Uscire, quindi, è possibile e le conseguenze immediate non sarebbero neanche così negative. Il motivo per cui nessun Paese ha lasciato la Zona Franco in tempi recenti è, molto banalmente, l’aggancio all’Euro. Il collegamento con la principale valuta europea permette di attuare qualsiasi politica monetaria senza doversi preoccupare di un aumento dei tassi d’interesse.
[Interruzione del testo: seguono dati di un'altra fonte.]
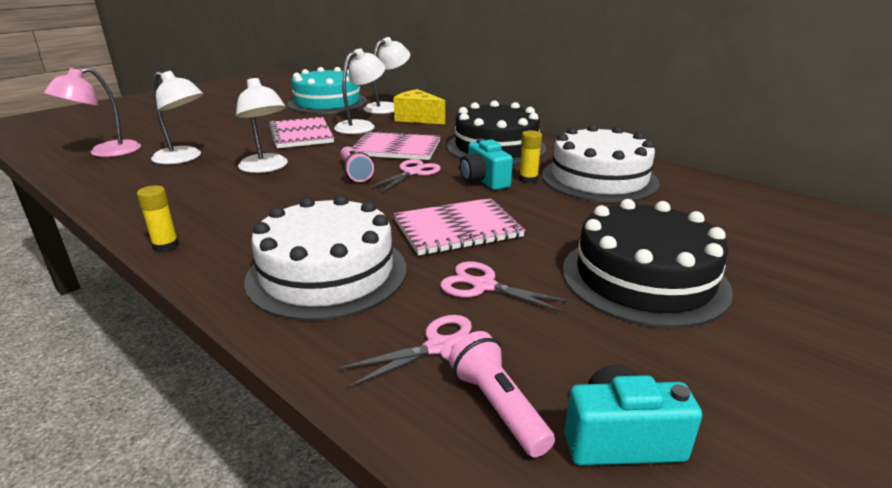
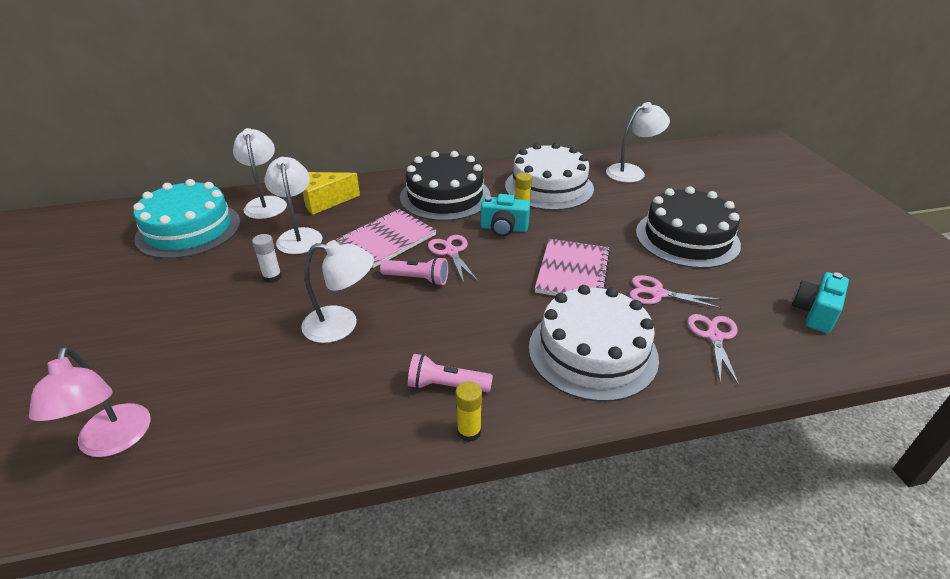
camera: 55 degrees left, 10 degrees up
(184, 158) = (234, 376): white lamp -> white lamp (632, 172)
(301, 135) = (272, 277): pink notebook -> white glue stick
(483, 286) = (657, 293): pink scissors -> pink scissors turned 45 degrees clockwise
(497, 406) = (776, 338): pink flashlight -> pink flashlight (446, 386)

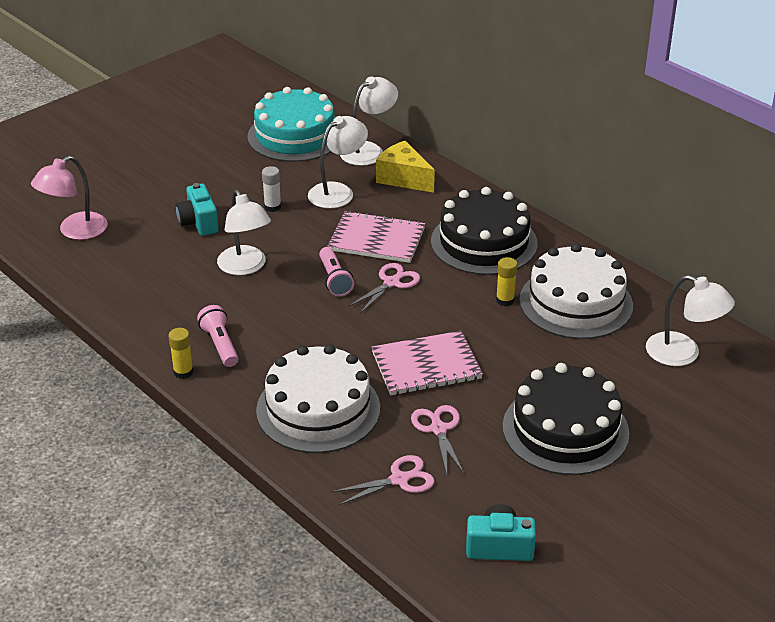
camera: 60 degrees right, 0 degrees up
(504, 228) = (461, 299): turquoise camera -> turquoise camera (199, 222)

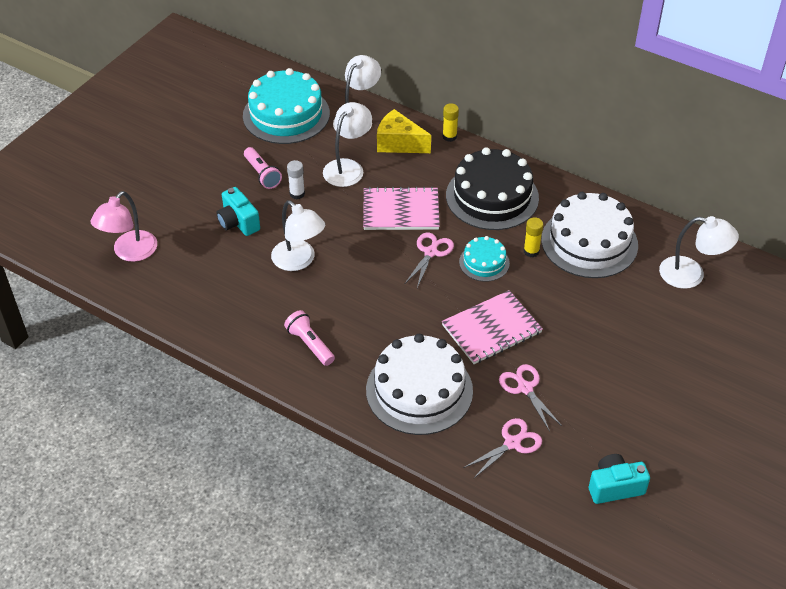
camera: 15 degrees left, 10 degrees up
(183, 372) = (289, 378): yellow glue stick -> yellow glue stick (449, 136)
(334, 280) = (381, 259): pink flashlight -> pink flashlight (262, 174)
(446, 302) = (484, 262): none -> turquoise cake
(565, 429) = (625, 366): black cake -> none

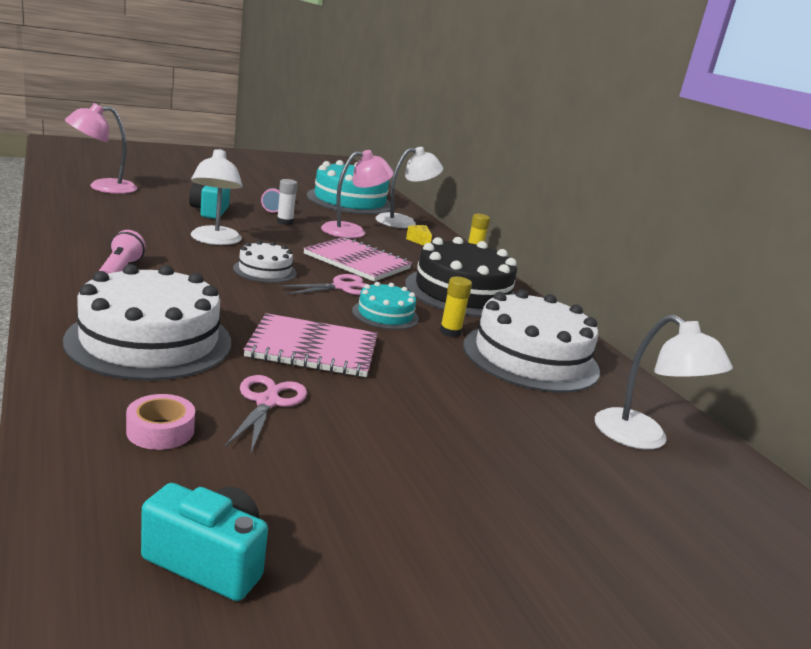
camera: 30 degrees right, 25 degrees down
(347, 167) = (352, 231): white lamp -> pink lamp
(372, 271) = (265, 270): none -> white cake
(399, 143) = (419, 241): yellow cheese -> yellow cheese, size x0.50
(512, 443) = (160, 430): pink scissors -> pink tape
Insomma, nessuna gabbia, nessun neocolonialismo e soprattutto, per smentire quanto detto da Di Battista, nessun collegamento con gli sbarchi. Il neocolonialismo francese, così come quello inglese, in realtà ha tante facce. La pressione sull’economia degli Stati africani non viene esercitata attraverso una valuta forte e vantaggiosa come il Franco CFA, ma con mezzi meno evidenti e più sicuri. Le multinazionali che operano in quelle zone hanno tutto l’interesse a raggiungere accordi con gli Stati per controllare i settori produttivi ed eventualmente uccidere la concorrenza. Un meccanismo controverso che aiuta tantissimo l’economia europea, ma anche un grande impedimento per le aziende africane. Un fardello tutto europeo e non soltanto francese.